### What you will do:
Leaving out any pictures, print the entries that follow exactly as they stand.

### Entries supplied:
◆ ◆ ◆ ◆ ◆ ◆ ◆

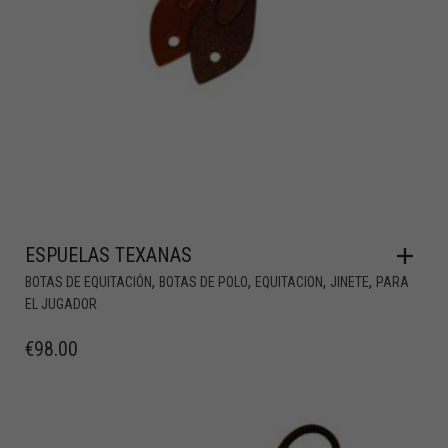
ESPUELAS TEXANAS
,
,
,
,
BOTAS DE EQUITACIÓN
BOTAS DE POLO
EQUITACION
JINETE
PARA
EL JUGADOR
€
98.00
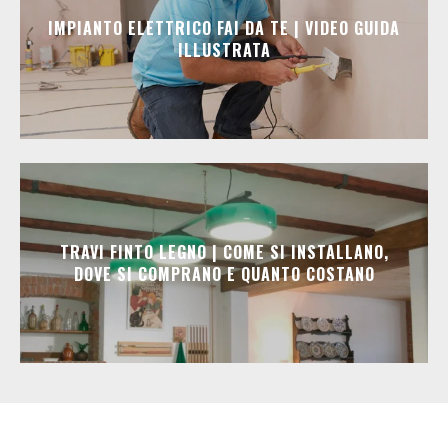
IMPIANTO ELETTRICO FAI DA TE | VIDEO GUIDA
ILLUSTRATA
TRAVI FINTO LEGNO | COME SI INSTALLANO,
DOVE SI COMPRANO E QUANTO COSTANO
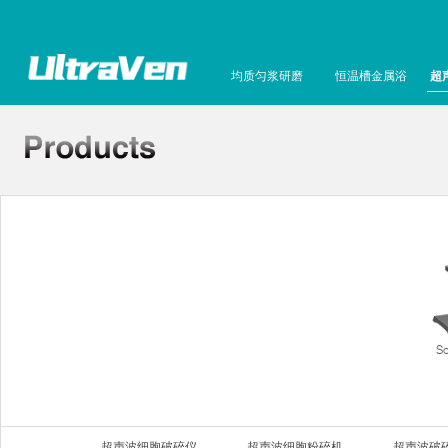
均质匀浆研磨
恒温槽金属浴
超
S
超声波细胞破碎仪
超声波细胞粉碎机
超声波破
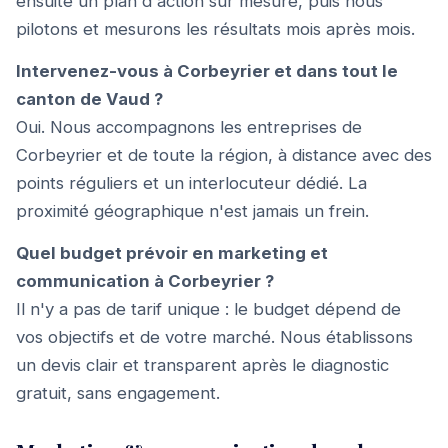
ensuite un plan d'action sur mesure, puis nous
pilotons et mesurons les résultats mois après mois.
Intervenez-vous à Corbeyrier et dans tout le
canton de Vaud ?
Oui. Nous accompagnons les entreprises de
Corbeyrier et de toute la région, à distance avec des
points réguliers et un interlocuteur dédié. La
proximité géographique n'est jamais un frein.
Quel budget prévoir en marketing et
communication à Corbeyrier ?
Il n'y a pas de tarif unique : le budget dépend de
vos objectifs et de votre marché. Nous établissons
un devis clair et transparent après le diagnostic
gratuit, sans engagement.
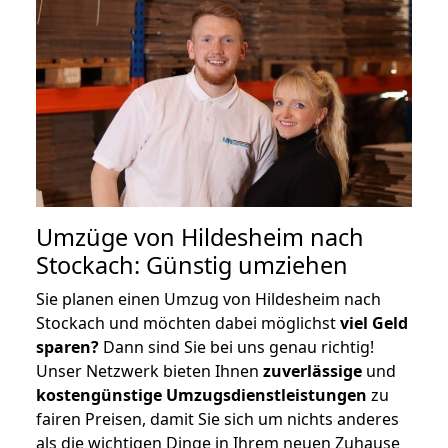
Umzüge von Hildesheim nach
Stockach: Günstig umziehen
Sie planen einen Umzug von Hildesheim nach
Stockach und möchten dabei möglichst
viel Geld
sparen?
Dann sind Sie bei uns genau richtig!
Unser Netzwerk bieten Ihnen
zuverlässige
und
kostengünstige Umzugsdienstleistungen
zu
fairen Preisen, damit Sie sich um nichts anderes
als die wichtigen Dinge in Ihrem neuen Zuhause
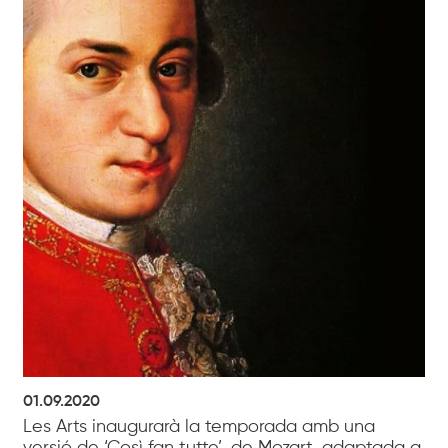
01.09.2020
Les Arts inaugurarà la temporada amb una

◆ ◆ ◆ ◆ ◆ ◆ ◆

### Exercise response:
ESPUELAS TEXANAS
,
,
,
,
BOTAS DE EQUITACIÓN
BOTAS DE POLO
EQUITACION
JINETE
PARA
EL JUGADOR
€
98.00
IMPIANTO ELETTRICO FAI DA TE | VIDEO GUIDA
ILLUSTRATA
TRAVI FINTO LEGNO | COME SI INSTALLANO,
DOVE SI COMPRANO E QUANTO COSTANO
均质匀浆研磨
恒温槽金属浴
超
S
超声波细胞破碎仪
超声波细胞粉碎机
超声波破
ensuite un plan d'action sur mesure, puis nous
pilotons et mesurons les résultats mois après mois.
Intervenez-vous à Corbeyrier et dans tout le
canton de Vaud ?
Oui. Nous accompagnons les entreprises de
Corbeyrier et de toute la région, à distance avec des
points réguliers et un interlocuteur dédié. La
proximité géographique n'est jamais un frein.
Quel budget prévoir en marketing et
communication à Corbeyrier ?
Il n'y a pas de tarif unique : le budget dépend de
vos objectifs et de votre marché. Nous établissons
un devis clair et transparent après le diagnostic
gratuit, sans engagement.
Umzüge von Hildesheim nach
Stockach: Günstig umziehen
Sie planen einen Umzug von Hildesheim nach
Stockach und möchten dabei möglichst
viel Geld
sparen?
Dann sind Sie bei uns genau richtig!
Unser Netzwerk bieten Ihnen
zuverlässige
und
kostengünstige Umzugsdienstleistungen
zu
fairen Preisen, damit Sie sich um nichts anderes
als die wichtigen Dinge in Ihrem neuen Zuhause
01.09.2020
Les Arts inaugurarà la temporada amb una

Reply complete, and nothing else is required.